Avocat : BARTHELEMY AVOCATS

14 octobre 2025
TA95Décision• Excès de pouvoir

Tribunal Administratif de Cergy-Pontoise — N° TA95-2516969

Le Tribunal Administratif de Cergy-Pontoise a annulé la décision du 30 juillet 2025 par laquelle l’OFII refusait à M. A..., demandeur d’asile égyptien, le bénéfice des conditions matérielles d’accueil. La juridiction a retenu un vice de procédure, l’administration n’ayant pas informé le requérant, dans une langue qu’il comprend, des modalités de refus de ces conditions, en méconnaissance des articles L. 551-10 et D. 551-16 du code de l’entrée et du séjour des étrangers et du droit d’asile.

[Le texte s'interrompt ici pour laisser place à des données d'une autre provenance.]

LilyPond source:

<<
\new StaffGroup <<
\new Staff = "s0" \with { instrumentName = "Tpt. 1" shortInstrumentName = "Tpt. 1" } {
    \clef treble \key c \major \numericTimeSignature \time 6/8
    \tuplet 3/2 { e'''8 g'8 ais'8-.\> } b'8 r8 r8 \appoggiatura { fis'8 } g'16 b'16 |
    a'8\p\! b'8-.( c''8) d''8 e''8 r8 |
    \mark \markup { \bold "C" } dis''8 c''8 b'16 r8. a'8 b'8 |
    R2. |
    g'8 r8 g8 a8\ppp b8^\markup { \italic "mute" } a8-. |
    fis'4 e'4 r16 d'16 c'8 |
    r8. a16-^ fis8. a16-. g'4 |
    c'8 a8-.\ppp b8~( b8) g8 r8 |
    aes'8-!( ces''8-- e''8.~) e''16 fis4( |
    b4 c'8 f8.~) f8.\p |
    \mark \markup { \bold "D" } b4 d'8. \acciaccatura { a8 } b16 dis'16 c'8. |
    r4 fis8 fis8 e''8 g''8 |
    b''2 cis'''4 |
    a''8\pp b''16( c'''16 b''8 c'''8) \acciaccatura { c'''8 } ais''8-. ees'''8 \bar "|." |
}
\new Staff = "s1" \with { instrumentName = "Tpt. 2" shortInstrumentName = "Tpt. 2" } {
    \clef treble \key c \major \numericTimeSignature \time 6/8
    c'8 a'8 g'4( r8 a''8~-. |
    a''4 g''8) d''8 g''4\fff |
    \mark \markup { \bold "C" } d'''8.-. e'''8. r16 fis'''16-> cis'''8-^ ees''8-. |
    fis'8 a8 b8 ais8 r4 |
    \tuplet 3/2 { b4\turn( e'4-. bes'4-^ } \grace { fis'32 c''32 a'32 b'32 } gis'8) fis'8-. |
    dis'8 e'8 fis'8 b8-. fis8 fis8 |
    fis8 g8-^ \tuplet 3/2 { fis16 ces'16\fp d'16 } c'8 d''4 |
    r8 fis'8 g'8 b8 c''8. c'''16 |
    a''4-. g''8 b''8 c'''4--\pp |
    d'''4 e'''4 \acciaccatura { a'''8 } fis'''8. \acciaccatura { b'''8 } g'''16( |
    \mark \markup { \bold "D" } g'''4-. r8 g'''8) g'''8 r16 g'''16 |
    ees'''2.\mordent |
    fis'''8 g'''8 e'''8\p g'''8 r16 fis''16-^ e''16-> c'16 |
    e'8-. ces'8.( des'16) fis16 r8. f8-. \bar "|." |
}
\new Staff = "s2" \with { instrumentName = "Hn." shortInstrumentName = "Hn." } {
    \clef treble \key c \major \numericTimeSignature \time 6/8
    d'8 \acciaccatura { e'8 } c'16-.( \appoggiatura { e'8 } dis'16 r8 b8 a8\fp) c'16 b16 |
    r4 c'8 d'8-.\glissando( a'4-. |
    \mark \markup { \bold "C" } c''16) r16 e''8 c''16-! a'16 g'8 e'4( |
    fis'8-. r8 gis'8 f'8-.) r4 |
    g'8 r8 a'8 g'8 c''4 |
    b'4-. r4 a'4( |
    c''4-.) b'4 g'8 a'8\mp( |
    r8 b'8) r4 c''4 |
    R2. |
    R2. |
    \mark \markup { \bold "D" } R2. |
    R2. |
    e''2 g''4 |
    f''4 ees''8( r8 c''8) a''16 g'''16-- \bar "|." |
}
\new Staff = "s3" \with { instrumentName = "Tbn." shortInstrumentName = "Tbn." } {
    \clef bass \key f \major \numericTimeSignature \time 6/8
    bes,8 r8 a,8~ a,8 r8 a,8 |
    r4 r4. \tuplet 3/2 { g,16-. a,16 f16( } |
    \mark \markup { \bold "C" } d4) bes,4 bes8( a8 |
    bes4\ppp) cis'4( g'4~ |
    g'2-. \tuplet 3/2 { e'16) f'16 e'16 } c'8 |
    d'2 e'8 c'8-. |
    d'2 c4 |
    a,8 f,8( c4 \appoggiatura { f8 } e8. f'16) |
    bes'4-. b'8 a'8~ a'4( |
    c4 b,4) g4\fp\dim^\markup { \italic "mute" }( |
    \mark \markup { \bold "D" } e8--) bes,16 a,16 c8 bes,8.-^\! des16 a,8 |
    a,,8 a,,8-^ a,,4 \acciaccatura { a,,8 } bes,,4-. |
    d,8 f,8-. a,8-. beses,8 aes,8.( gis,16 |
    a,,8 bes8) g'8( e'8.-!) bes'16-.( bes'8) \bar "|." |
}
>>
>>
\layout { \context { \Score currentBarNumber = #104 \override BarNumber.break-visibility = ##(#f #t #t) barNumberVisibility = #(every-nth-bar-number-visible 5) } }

En conséquence, le tribunal a enjoint à l’OFII de réexaminer la situation de M. A... après l’avoir informé et mis en mesure de présenter ses observations.

Avocat : BARTHOD-COMPANT LA FONTAINE

11 octobre 2025• Reconduite à la frontière
TA93Décision• Excès de pouvoir

Tribunal Administratif de Montreuil — N° TA93-2515937

Le Tribunal administratif de Montreuil, saisi en référé sur le fondement de l'article L. 521-1 du code de justice administrative, a examiné la demande de suspension de la décision implicite de rejet du préfet de la Seine-Saint-Denis concernant la demande de titre de séjour de M. B... au titre de la protection subsidiaire. En cours d'instance, le préfet a justifié avoir accordé à l'intéressé une carte de séjour pluriannuelle valable jusqu'en 2029 et délivré une attestation de prolongation d'instruction. Le juge a constaté que les conclusions à fin de suspension étaient devenues sans objet et n'a pas statué sur celles-ci. L'ordonnance admet M. B... au bénéfice de l'aide juridictionnelle provisoire et condamne l'État à verser 500 euros à son avocate au titre des articles L. 761-1 du code de justice administrative et 37 de la loi du 10 juillet 1991.

Avocat : BARTHOD-COMPANT LA FONTAINE

9 octobre 2025
TA83Décision• Excès de pouvoir

Tribunal Administratif de Toulon — N° TA83-2503773

Le Tribunal Administratif de Toulon, statuant en référé, a rejeté la demande de suspension de la décision du 16 janvier 2025 par laquelle la commission de discipline du Conseil National des Activités Privées de Sécurité (CNAPS) a infligé à la société One to One 83 une interdiction d'exercice de 24 mois et une pénalité financière de 25 000 euros. Le juge a estimé que la condition d'urgence prévue à l'article L. 521-1 du code de justice administrative n'était pas remplie, la société n'ayant pas justifié de conséquences suffisamment graves et immédiates sur sa situation, notamment en raison du délai de sept mois écoulé entre la notification de la sanction et sa requête. Par ailleurs, aucun des moyens soulevés, tenant à l'erreur manifeste d'appréciation et à la disproportion de la sanction, n'était de nature à créer un doute sérieux sur la légalité de la décision.

Avocat : BARTHELEMY - DESANGES

7 octobre 2025
TA77Décision• Excès de pouvoir

Tribunal Administratif de MELUN — N° TA77-2512242

Le Tribunal administratif de Melun, statuant en référé sur le fondement de l'article L. 521-1 du code de justice administrative, a pris acte du désistement de M. B... de ses conclusions aux fins de suspension et d'injonction, après que celui-ci a obtenu une nouvelle attestation de prolongation de l'instruction de sa demande de renouvellement de titre de séjour. Le juge a constaté que ce désistement était pur et simple et a refusé de prononcer un non-lieu à statuer, la décision implicite de rejet n'ayant pas été retirée ou abrogée. En application de l'article 37 de la loi du 10 juillet 1991, l'État a été condamné à verser 1 200 euros à l'avocate de M. B..., sous réserve de sa renonciation à la part contributive de l'État.